__Exercise details__
Using the data below, transcribe exactly everything from the line that contains "poate fi încurajată devreme." down to the line that contains "faz balanço positivo". Include both of those lines and none of the pictures.

__Dataset__
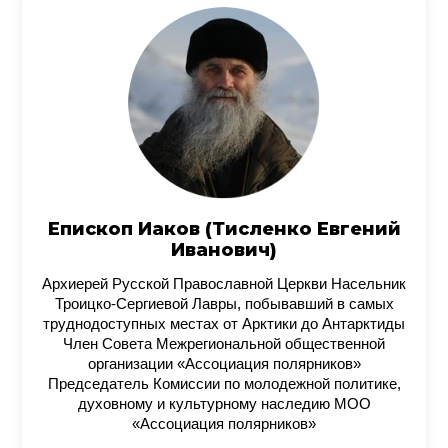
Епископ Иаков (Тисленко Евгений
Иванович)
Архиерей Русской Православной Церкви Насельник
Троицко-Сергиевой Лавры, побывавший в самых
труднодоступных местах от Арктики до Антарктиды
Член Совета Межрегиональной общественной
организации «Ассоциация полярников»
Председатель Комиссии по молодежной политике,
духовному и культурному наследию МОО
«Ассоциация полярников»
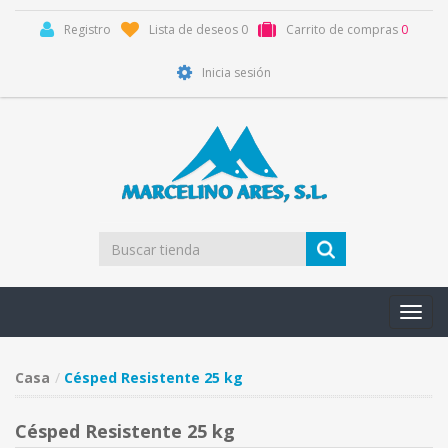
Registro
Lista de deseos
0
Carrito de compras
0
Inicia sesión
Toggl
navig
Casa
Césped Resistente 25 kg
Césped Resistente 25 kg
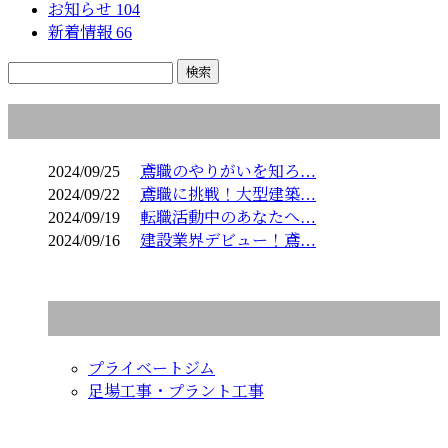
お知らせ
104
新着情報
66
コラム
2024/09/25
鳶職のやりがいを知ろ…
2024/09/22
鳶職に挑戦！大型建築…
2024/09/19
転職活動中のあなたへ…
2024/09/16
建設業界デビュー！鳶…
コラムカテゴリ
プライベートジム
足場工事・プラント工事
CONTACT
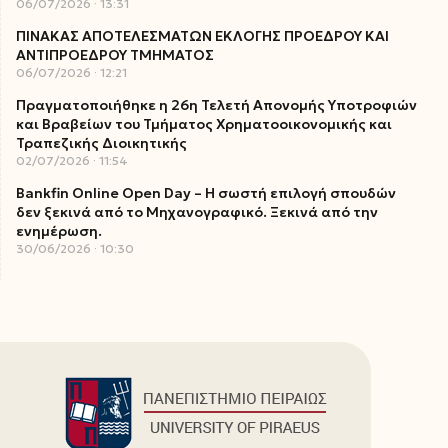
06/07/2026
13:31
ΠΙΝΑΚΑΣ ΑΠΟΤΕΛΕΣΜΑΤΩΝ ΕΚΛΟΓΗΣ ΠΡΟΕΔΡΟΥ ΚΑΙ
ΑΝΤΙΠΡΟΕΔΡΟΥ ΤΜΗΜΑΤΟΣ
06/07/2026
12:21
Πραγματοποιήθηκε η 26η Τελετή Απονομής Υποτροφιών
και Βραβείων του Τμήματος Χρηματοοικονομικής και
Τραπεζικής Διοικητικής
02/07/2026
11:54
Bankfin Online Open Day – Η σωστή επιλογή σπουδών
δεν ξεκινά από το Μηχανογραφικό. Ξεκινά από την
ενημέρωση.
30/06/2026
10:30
==
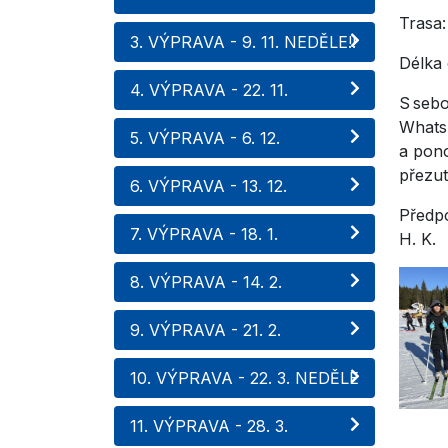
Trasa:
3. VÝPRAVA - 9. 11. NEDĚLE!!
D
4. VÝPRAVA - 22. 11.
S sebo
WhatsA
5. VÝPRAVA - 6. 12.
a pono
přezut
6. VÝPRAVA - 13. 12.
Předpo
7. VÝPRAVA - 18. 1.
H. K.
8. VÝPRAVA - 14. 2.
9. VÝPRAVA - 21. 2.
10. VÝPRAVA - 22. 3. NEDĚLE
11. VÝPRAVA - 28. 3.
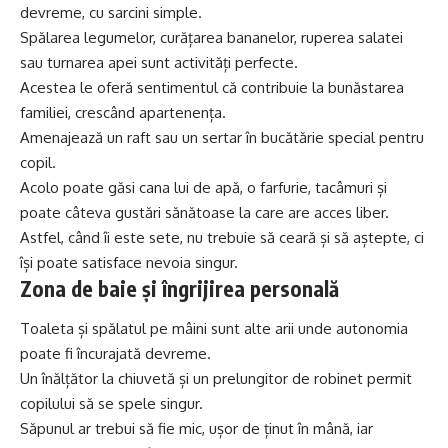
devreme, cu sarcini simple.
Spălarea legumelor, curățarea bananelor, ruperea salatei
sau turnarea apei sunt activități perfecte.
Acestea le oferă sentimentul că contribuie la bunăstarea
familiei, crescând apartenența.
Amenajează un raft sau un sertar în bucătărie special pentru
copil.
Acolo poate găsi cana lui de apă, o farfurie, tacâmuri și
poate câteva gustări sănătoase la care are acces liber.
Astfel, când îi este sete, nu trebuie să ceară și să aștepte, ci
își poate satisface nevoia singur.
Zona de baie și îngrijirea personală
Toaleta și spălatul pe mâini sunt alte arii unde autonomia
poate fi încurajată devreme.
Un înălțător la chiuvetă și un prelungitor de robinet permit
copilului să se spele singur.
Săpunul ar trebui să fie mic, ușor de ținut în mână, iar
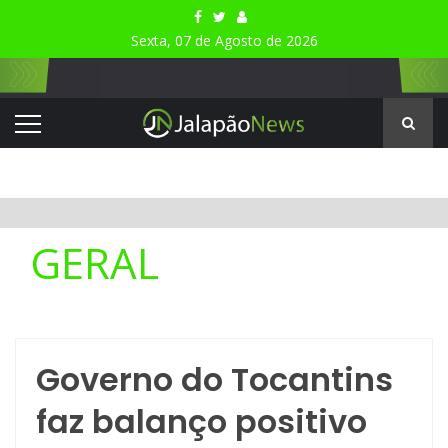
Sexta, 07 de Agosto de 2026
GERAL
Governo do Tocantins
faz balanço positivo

__Problem solution__
poate fi încurajată devreme.
Un înălțător la chiuvetă și un prelungitor de robinet permit
copilului să se spele singur.
Săpunul ar trebui să fie mic, ușor de ținut în mână, iar
Sexta, 07 de Agosto de 2026
GERAL
Governo do Tocantins
faz balanço positivo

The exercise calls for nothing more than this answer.